Abandoning the National GOP

I’m with Rush Limbaugh in his reaction to Congress’s budget deal:

When you surrender the power of the purse — and that’s the primary power the House of Representatives has.  Not a penny of money can be spent in this country by this government without the House of Representatives authorizing it.  Obama can spend all he wants, but if the House doesn’t give him the mechanism, he can’t spend any of it.  But the Republicans squandered that.  They gave up the power of the purse.  The reason they did that is because for some inexplicable reason, they are literally paranoid and scared to death of even being accused of doing something that would shut down the government.

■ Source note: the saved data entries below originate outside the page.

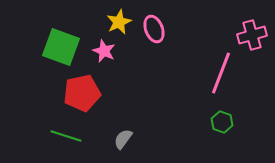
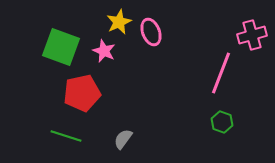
pink ellipse: moved 3 px left, 3 px down
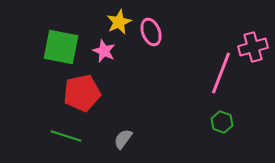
pink cross: moved 1 px right, 12 px down
green square: rotated 9 degrees counterclockwise
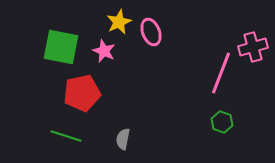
gray semicircle: rotated 25 degrees counterclockwise
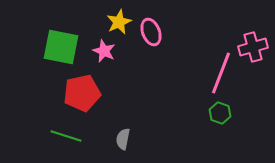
green hexagon: moved 2 px left, 9 px up
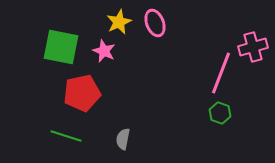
pink ellipse: moved 4 px right, 9 px up
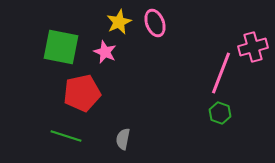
pink star: moved 1 px right, 1 px down
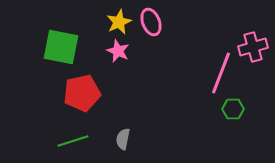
pink ellipse: moved 4 px left, 1 px up
pink star: moved 13 px right, 1 px up
green hexagon: moved 13 px right, 4 px up; rotated 20 degrees counterclockwise
green line: moved 7 px right, 5 px down; rotated 36 degrees counterclockwise
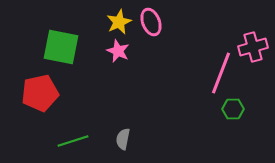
red pentagon: moved 42 px left
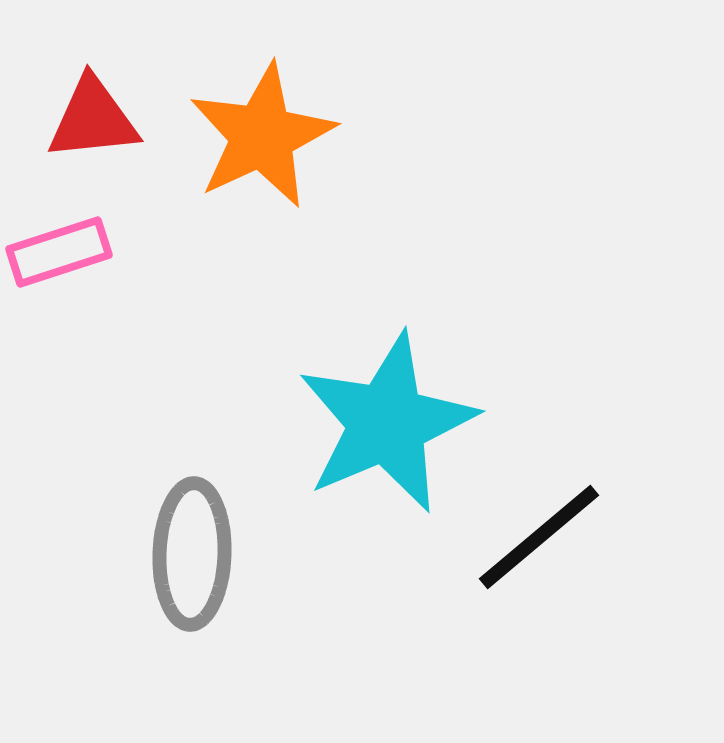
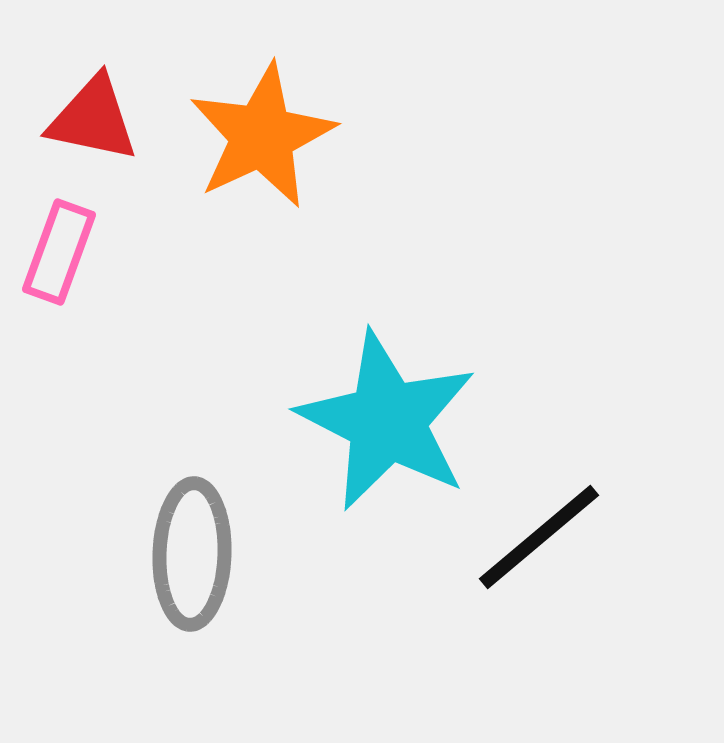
red triangle: rotated 18 degrees clockwise
pink rectangle: rotated 52 degrees counterclockwise
cyan star: moved 2 px up; rotated 22 degrees counterclockwise
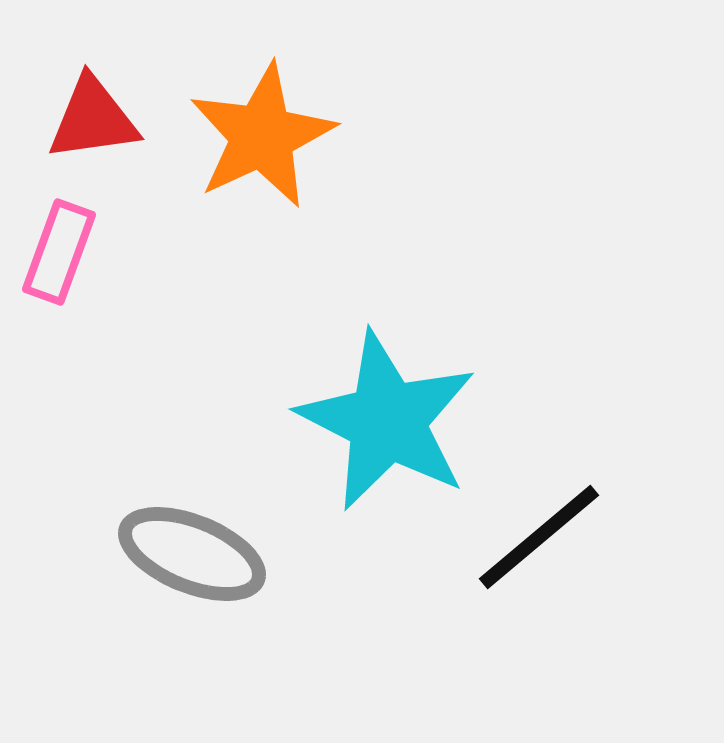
red triangle: rotated 20 degrees counterclockwise
gray ellipse: rotated 70 degrees counterclockwise
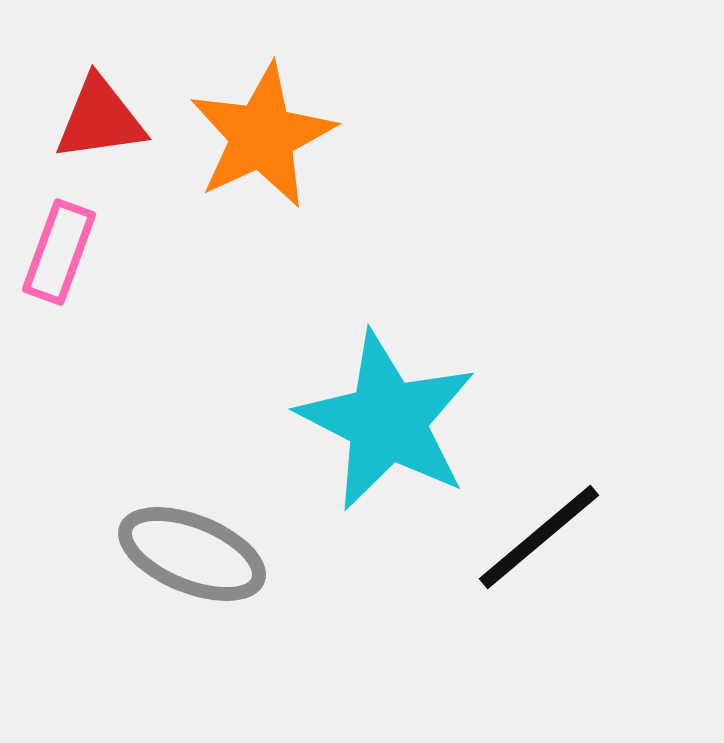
red triangle: moved 7 px right
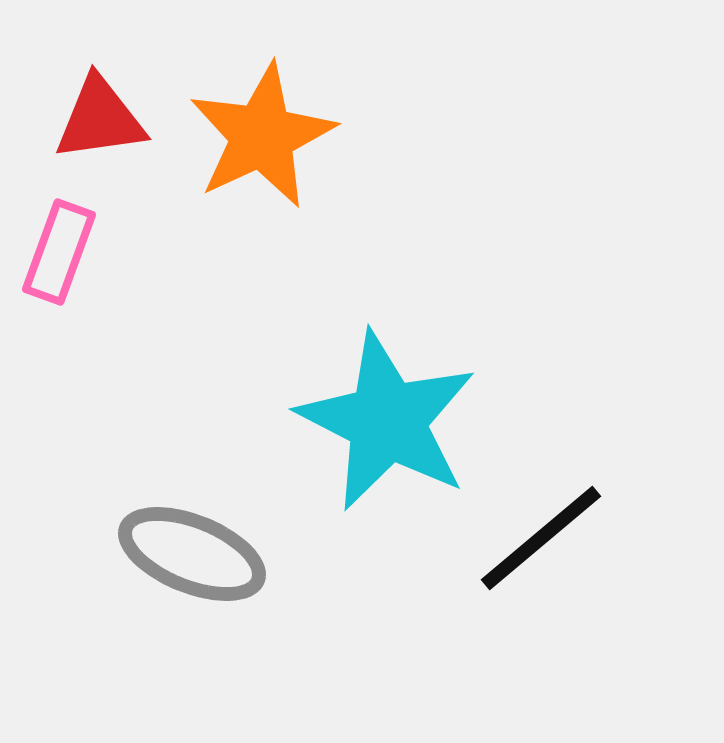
black line: moved 2 px right, 1 px down
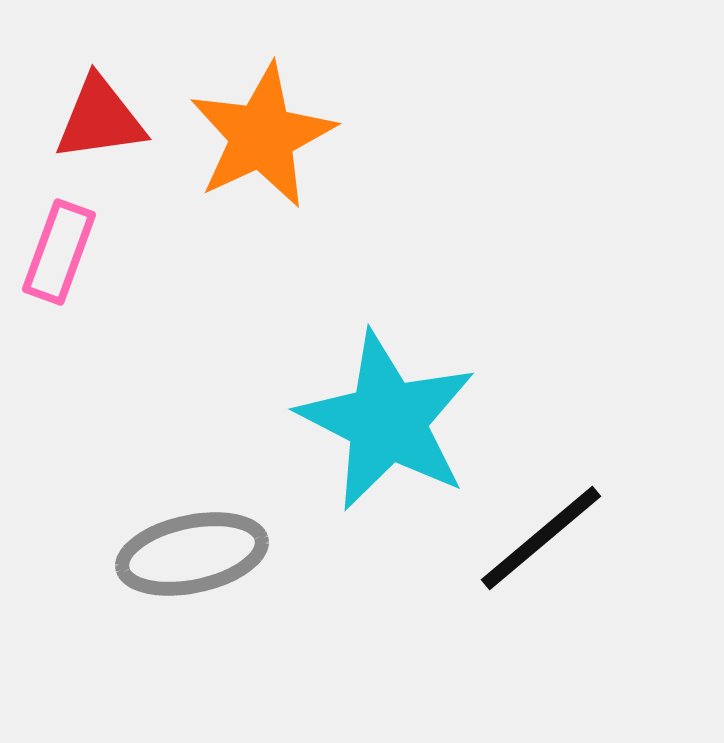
gray ellipse: rotated 34 degrees counterclockwise
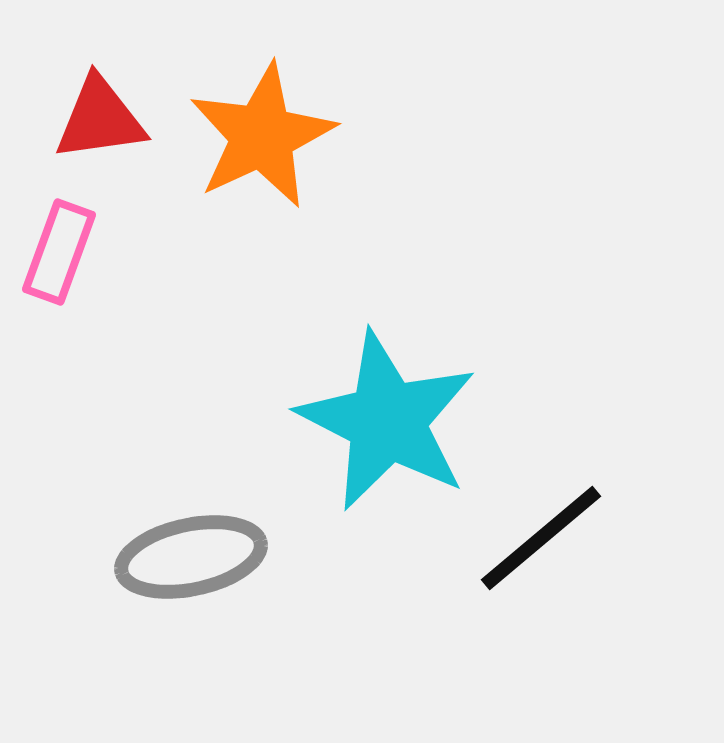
gray ellipse: moved 1 px left, 3 px down
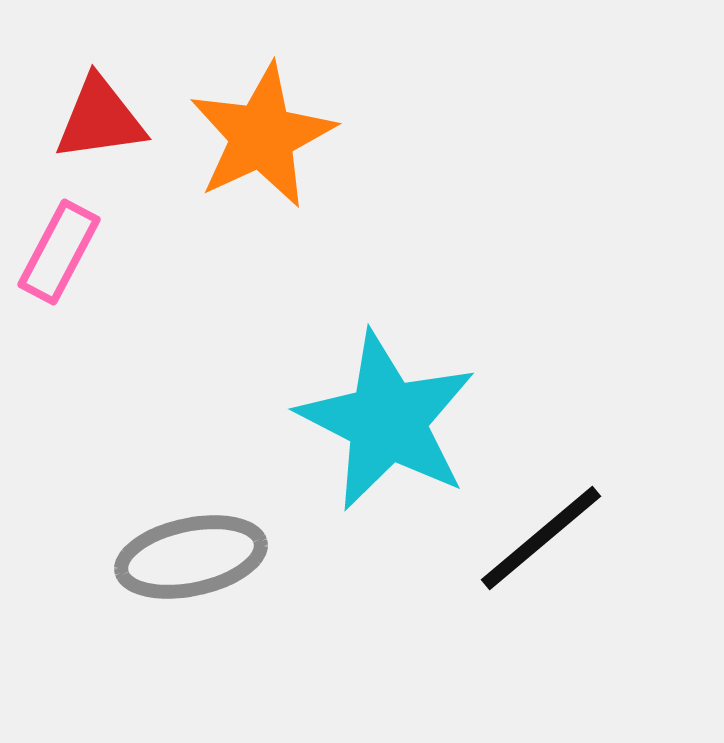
pink rectangle: rotated 8 degrees clockwise
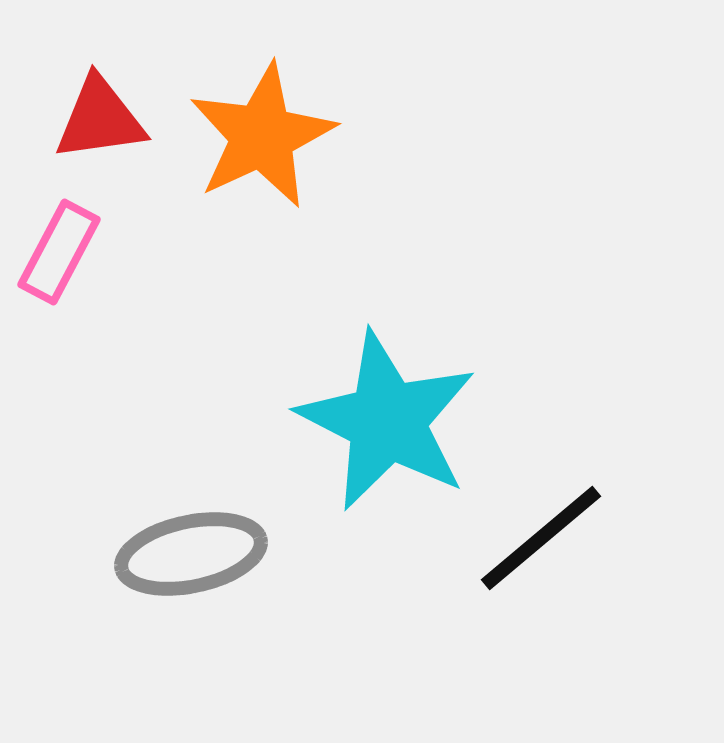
gray ellipse: moved 3 px up
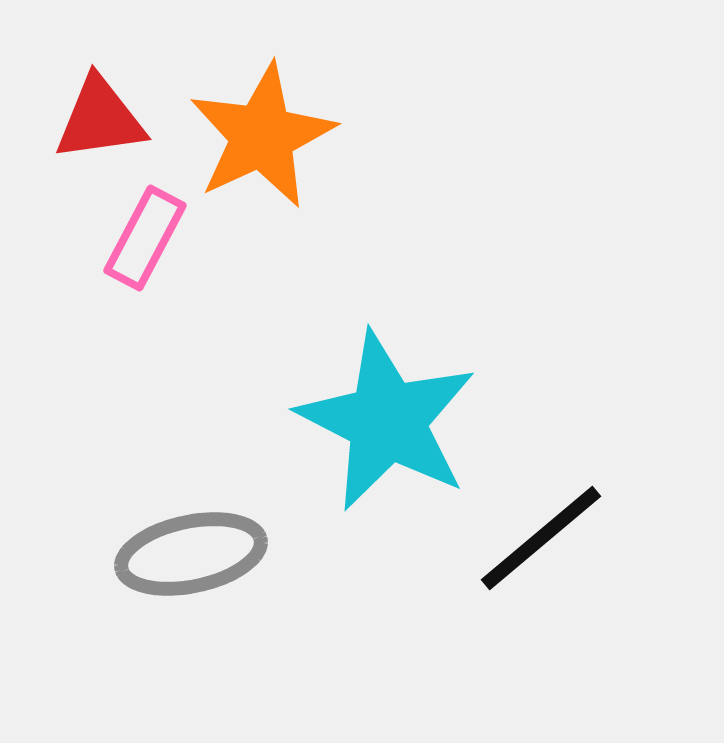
pink rectangle: moved 86 px right, 14 px up
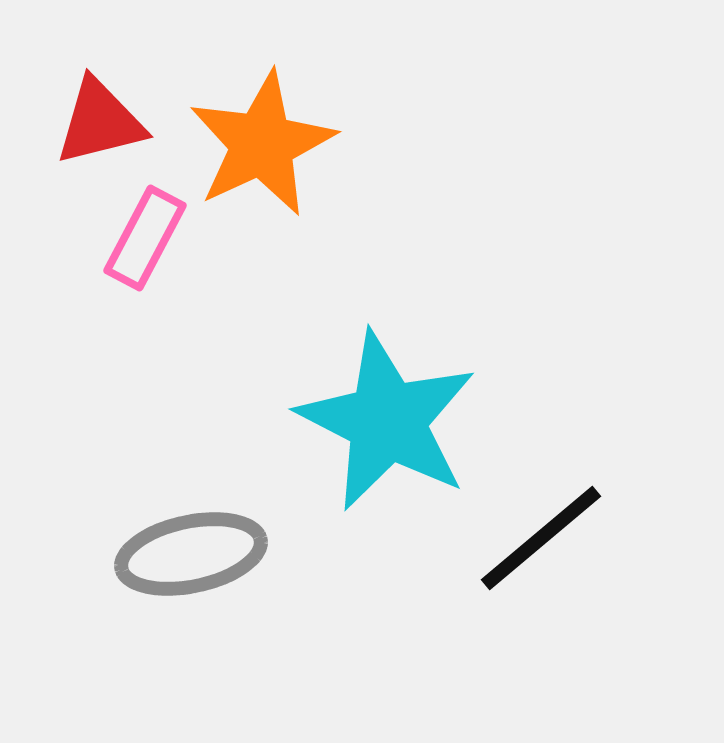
red triangle: moved 3 px down; rotated 6 degrees counterclockwise
orange star: moved 8 px down
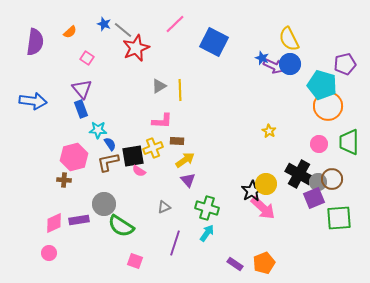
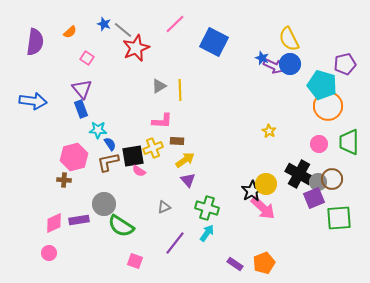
purple line at (175, 243): rotated 20 degrees clockwise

So to avoid even the accusation that they were going to or would ever even think of shutting down the government, they signaled that whatever Obama wanted to spend, he would get, because they figured that had less damage to them politically than the allegation that they were shutting down the government.  So, very simply, ever since the Republican Party became the party of keeping the government open at all costs, we get bills like this.  There’s simply no stopping the Democrats.  There’s no mechanism.  Every constitutional mechanism found in the power of the purse, Separation of Powers, the Republican Party years ago gave it away, in total fear of the media.

I’m sure that if one sat down with an inside-the-Beltway-connected Republican, he or she would have a coherent, technical argument as why this legislation had to go the way it went, but as with President Obama’s claim that he misjudged the national temper on terrorism due to insufficient cable-television-news viewing, the national GOP is disconnected and therefore missing something crucial.  Republicans currently have control of the House and Senate in order to oppose the president and give some real, governing expression to the feelings and beliefs of the people who elected them.

That will necessarily mean doing and saying things that get the mainstream media (especially in Washington) going on a tizzy fit.  That may make things uncomfortable at an inside-the-Beltway cocktail party, but it’s what the electorate wants.  “Trust us” just isn’t cutting it anymore.